17 Feb 2020Media Releases

APRA data released today shows prostheses benefits have risen 6.6% in just three months and up 5.1% in the year to December 2019, wildly out of proportion to the number of surgical procedures performed. Hospital treatment episodes only grew by 0.1% over the year to December 2019. The Quarterly Statistics Report highlights costs are rising at an unsustainable level in the healthcare system.

Private Healthcare Australia Chief Executive, Dr Rachel David, said the data should demonstrate to all stakeholders across the private healthcare sector that it is time to get serious about tackling inflated prices and waste in the system.

“Yet again the APRA data shows that the growth in claims cost for medical devices (prostheses) continues to be a major issue impacting affordability in the private health sector. Incredibly prostheses benefits seem to be on track to overtake medical benefits in the next few years. Benefits paid for medical services are down 1.3%, while prostheses benefits are up 6.6% for the quarter,” said Dr David.

Medical device companies are continuing to drive up the volume of sales of their products to offset Government measures to reduce inflated prices. Medical devices funded by PHI have increased by 8.3% in the year to December 2019 compared to hospital utilisation which only increased by 0.1% over the 12 months.  In the past five years, medical devices in the General Miscellaneous category (for items such as sponges and skin glues) has gone from 29.6% to 34.7% of total medical devices funded by insurers.
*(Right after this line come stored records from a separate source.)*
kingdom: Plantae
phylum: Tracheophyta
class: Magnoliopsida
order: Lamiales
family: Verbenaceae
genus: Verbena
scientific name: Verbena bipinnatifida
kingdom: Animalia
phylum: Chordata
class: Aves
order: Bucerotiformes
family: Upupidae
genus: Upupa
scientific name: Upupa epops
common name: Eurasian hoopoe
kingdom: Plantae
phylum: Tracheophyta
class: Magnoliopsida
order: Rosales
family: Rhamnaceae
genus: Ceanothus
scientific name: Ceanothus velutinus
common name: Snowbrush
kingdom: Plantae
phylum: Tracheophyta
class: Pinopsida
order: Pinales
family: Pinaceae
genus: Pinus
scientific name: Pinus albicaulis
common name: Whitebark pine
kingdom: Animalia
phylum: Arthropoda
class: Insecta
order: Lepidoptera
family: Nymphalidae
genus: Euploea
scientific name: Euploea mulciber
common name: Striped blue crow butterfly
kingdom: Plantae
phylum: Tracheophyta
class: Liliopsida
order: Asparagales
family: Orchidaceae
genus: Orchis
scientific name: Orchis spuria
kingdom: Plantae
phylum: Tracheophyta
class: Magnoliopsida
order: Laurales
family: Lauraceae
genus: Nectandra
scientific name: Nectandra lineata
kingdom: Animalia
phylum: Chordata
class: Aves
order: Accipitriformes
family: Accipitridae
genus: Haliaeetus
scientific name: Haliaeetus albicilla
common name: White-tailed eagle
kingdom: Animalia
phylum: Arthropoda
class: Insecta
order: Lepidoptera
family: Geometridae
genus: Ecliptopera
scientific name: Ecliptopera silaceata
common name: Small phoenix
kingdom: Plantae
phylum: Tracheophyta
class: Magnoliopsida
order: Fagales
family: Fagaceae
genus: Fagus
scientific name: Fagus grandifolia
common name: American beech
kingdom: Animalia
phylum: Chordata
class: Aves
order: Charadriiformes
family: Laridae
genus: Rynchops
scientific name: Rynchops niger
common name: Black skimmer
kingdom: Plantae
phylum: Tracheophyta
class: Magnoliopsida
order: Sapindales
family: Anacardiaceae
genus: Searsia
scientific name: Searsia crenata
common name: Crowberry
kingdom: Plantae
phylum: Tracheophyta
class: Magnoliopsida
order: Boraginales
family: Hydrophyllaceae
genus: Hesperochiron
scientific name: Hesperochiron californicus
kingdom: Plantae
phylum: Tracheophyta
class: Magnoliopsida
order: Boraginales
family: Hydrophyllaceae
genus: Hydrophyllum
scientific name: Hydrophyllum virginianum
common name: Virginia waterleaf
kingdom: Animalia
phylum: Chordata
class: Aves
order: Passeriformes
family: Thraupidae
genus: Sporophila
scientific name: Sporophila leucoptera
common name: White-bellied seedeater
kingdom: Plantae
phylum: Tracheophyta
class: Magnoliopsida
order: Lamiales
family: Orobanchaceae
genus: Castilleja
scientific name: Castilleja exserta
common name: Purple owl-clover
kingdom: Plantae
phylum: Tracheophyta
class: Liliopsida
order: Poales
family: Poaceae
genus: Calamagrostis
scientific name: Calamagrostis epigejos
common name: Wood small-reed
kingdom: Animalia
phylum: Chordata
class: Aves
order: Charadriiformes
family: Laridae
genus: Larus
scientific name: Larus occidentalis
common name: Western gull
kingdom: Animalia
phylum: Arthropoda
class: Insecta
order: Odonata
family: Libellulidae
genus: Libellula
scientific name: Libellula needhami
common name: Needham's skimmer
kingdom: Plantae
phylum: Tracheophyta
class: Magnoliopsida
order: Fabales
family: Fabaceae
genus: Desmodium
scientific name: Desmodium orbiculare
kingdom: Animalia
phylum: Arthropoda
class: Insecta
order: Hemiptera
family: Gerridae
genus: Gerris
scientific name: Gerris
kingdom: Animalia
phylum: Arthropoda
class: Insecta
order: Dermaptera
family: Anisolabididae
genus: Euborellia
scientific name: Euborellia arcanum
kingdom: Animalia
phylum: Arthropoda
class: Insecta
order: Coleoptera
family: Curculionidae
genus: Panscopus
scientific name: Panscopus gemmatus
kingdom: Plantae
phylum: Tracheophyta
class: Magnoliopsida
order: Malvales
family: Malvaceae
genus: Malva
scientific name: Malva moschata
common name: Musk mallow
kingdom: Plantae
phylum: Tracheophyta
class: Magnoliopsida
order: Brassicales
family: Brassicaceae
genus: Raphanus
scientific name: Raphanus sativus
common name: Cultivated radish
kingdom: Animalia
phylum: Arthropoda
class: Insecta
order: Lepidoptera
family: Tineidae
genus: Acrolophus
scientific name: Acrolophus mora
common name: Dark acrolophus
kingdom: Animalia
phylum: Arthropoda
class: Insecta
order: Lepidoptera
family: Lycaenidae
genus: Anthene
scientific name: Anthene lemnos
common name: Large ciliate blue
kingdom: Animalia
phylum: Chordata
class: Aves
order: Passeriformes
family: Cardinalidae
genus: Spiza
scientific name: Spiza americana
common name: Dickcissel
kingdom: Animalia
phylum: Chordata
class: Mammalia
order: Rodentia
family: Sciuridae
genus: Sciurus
Despite this, Australian health funds paid a record $21.6 billion in benefits in the year to December 2019 (4% annual increase) and delivered the lowest premium increase in 19 years, by creating efficiencies and using retained capital. The average 2.92% will come into effect on 1 April 2020.  This compares with a 6.5% annual funding increase guaranteed to public hospitals until 2025 through the COAG process.

Dr David said health funds were committed to keeping premiums down and improving value for customers:

“As our population lives longer, and consumer expectations increase, so too does the cost of health care, leading to higher premiums and unexpected out-of-pocket costs. The younger generation is feeling financially squeezed as health funds are paying record claims for hospital procedures in people aged over 55.

“The result – the proportion of Australians with hospital cover has fallen to the lowest level in 12.5 years, and by 2030-2035 could drop to 30%. This will have significant flow-on effects to the public system – blowing out wait lists, reducing choice and access and greater demand for public health spend.

“Every day Australian health funds are working to reduce costs to the consumer and improve the value they get for their money. The funds cannot do this alone. Red tape from regulation that is past its use-by date is forcing up premium costs. More needs to be done and it requires whole of sector cooperation and action.

Key reforms that will go a long way to improving affordability and quality of care include:

  • Holding multinational medical device companies to account by bringing down the cost of inflated medical devices
  • Cutting red tape to allow funds to cover some treatments outside the hospital, particularly in mental health care. This was also recommended by the Productivity Commission’s Draft Report into Mental Health; and
  • Reinstating the rebate to 30% for low- and middle-income earners.